** Opening Source data block **

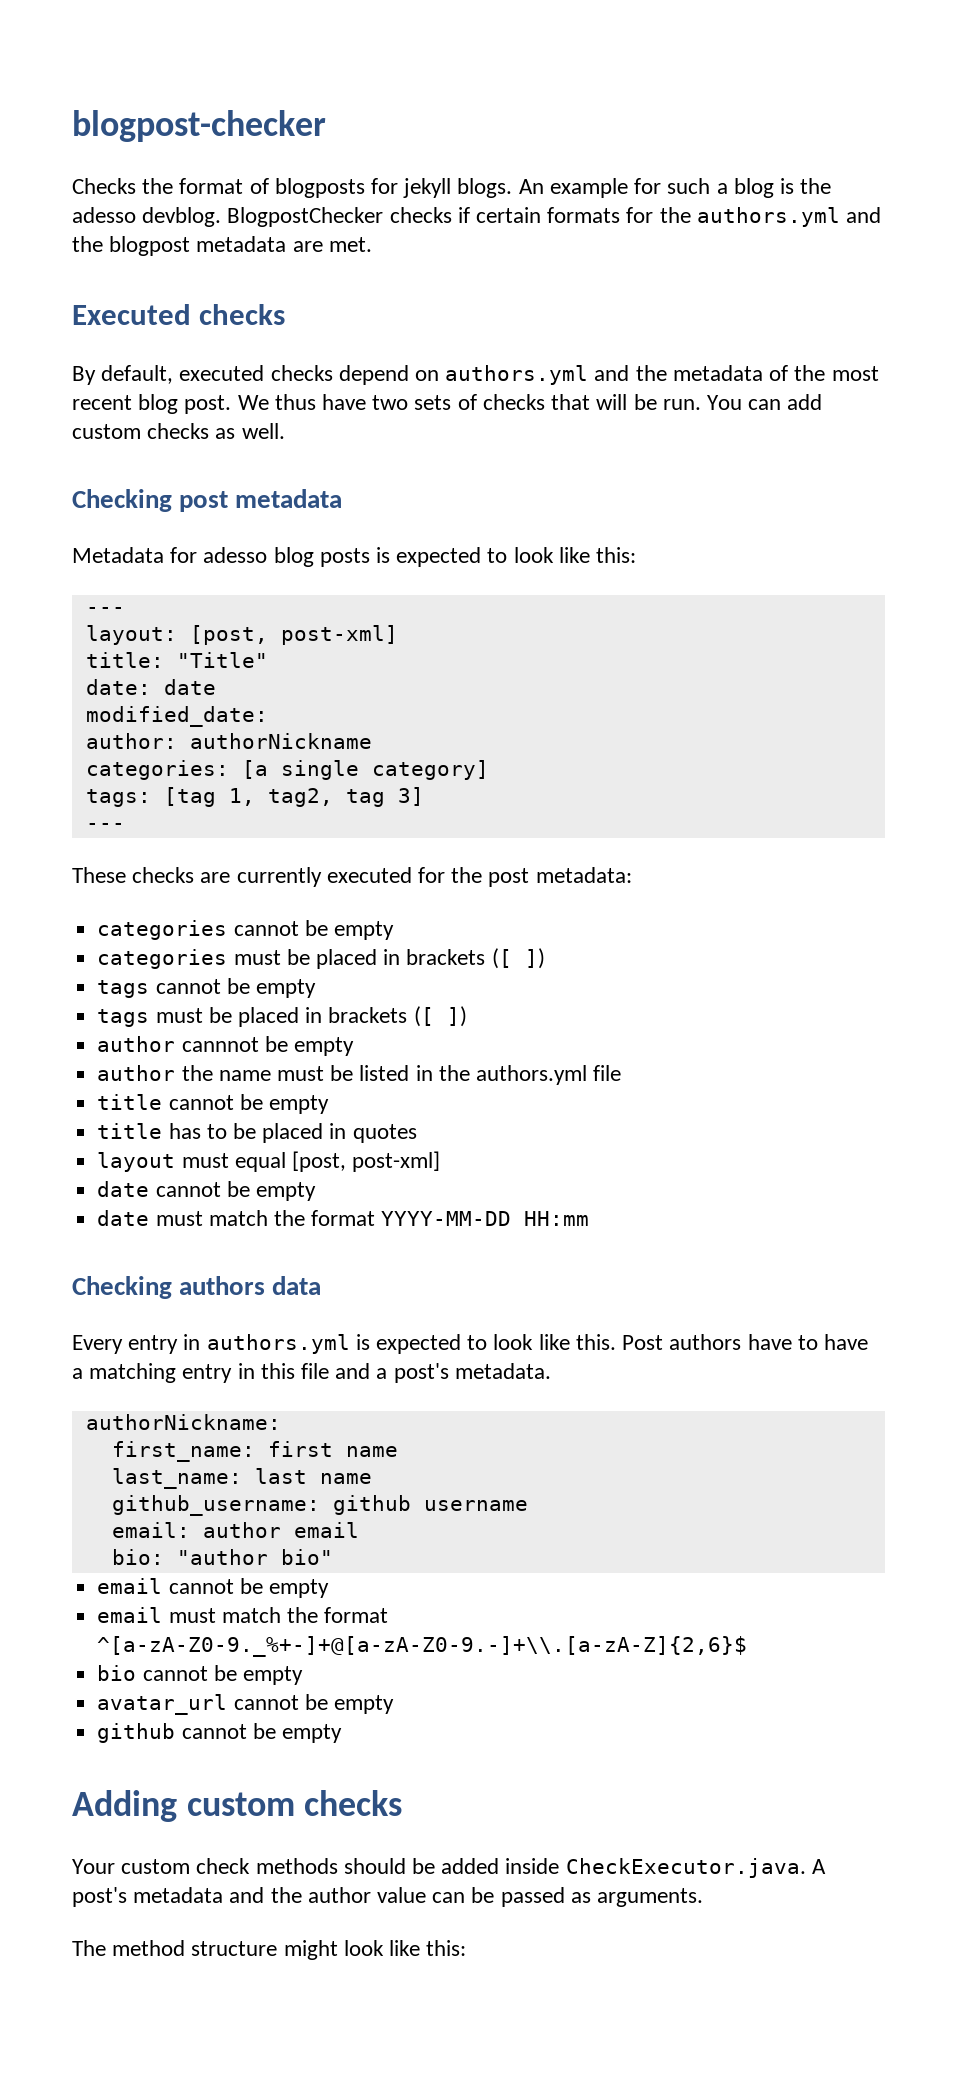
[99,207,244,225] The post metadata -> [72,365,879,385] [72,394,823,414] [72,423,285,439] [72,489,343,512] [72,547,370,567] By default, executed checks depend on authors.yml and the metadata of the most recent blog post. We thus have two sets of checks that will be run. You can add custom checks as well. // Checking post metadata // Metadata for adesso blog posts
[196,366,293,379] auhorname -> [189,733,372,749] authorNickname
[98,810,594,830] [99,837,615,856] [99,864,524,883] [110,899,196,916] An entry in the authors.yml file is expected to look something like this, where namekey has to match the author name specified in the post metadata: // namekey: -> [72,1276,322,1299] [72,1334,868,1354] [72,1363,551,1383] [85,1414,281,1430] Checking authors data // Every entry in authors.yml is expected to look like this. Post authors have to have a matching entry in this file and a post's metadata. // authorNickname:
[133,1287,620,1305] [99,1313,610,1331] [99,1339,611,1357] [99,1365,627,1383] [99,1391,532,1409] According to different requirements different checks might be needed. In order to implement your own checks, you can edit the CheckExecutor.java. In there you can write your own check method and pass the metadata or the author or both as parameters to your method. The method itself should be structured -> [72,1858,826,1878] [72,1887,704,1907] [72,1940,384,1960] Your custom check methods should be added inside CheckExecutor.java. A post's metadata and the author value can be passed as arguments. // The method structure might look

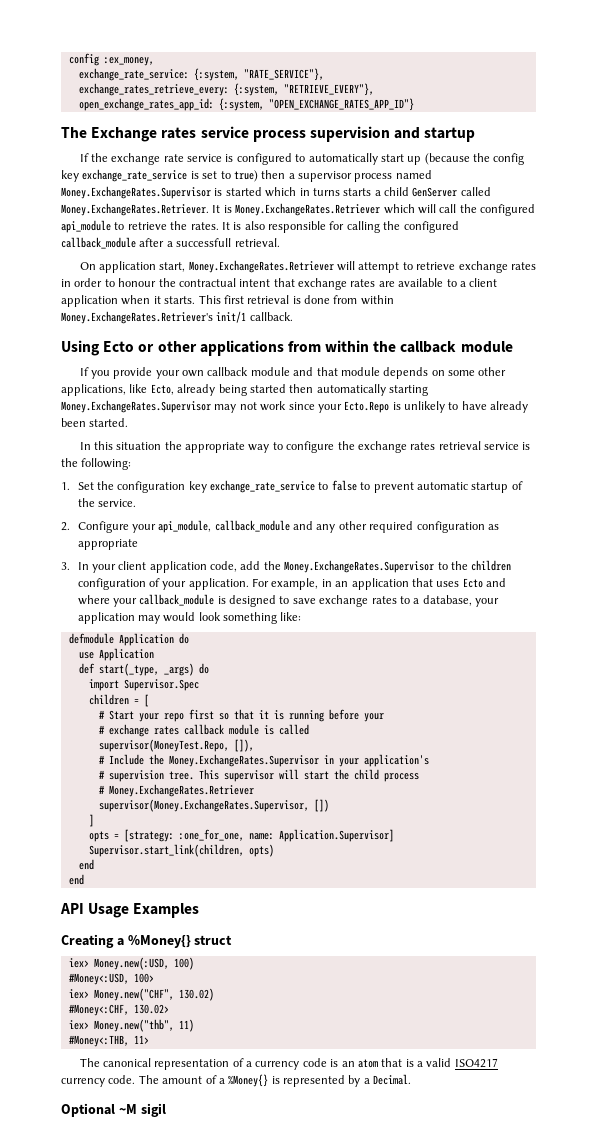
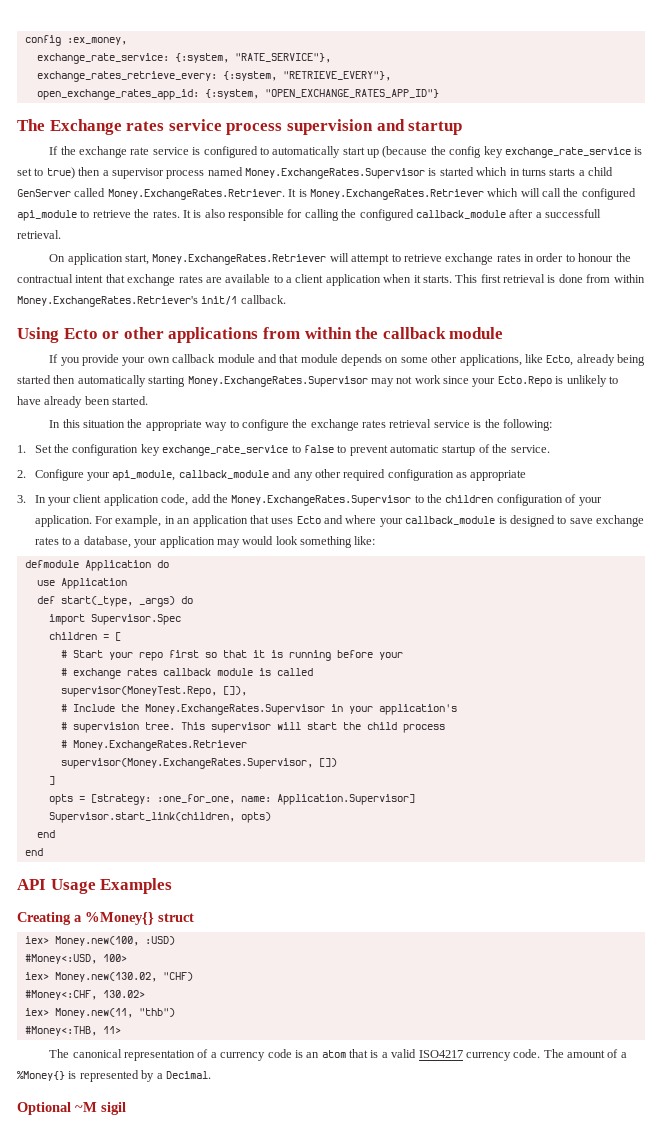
[93,957,194,970] Money.new(:USD, 100) -> [54,936,175,946] Money.new(100, :USD)
[93,988,214,1001] Money.new("CHF", 130.02) -> [54,972,193,982] Money.new(130.02, "CHF)
[93,1019,194,1032] Money.new("thb", 11) -> [54,1008,175,1018] Money.new(11, "thb")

** Closing Source data block **

* **Try it**
The span to give again runs from the line with "[93,957,194,970] Money.new(:USD, 100)" through the last line of the records above; reproduce it exactly and nothing more.

* **Written solution**
[93,957,194,970] Money.new(:USD, 100) -> [54,936,175,946] Money.new(100, :USD)
[93,988,214,1001] Money.new("CHF", 130.02) -> [54,972,193,982] Money.new(130.02, "CHF)
[93,1019,194,1032] Money.new("thb", 11) -> [54,1008,175,1018] Money.new(11, "thb")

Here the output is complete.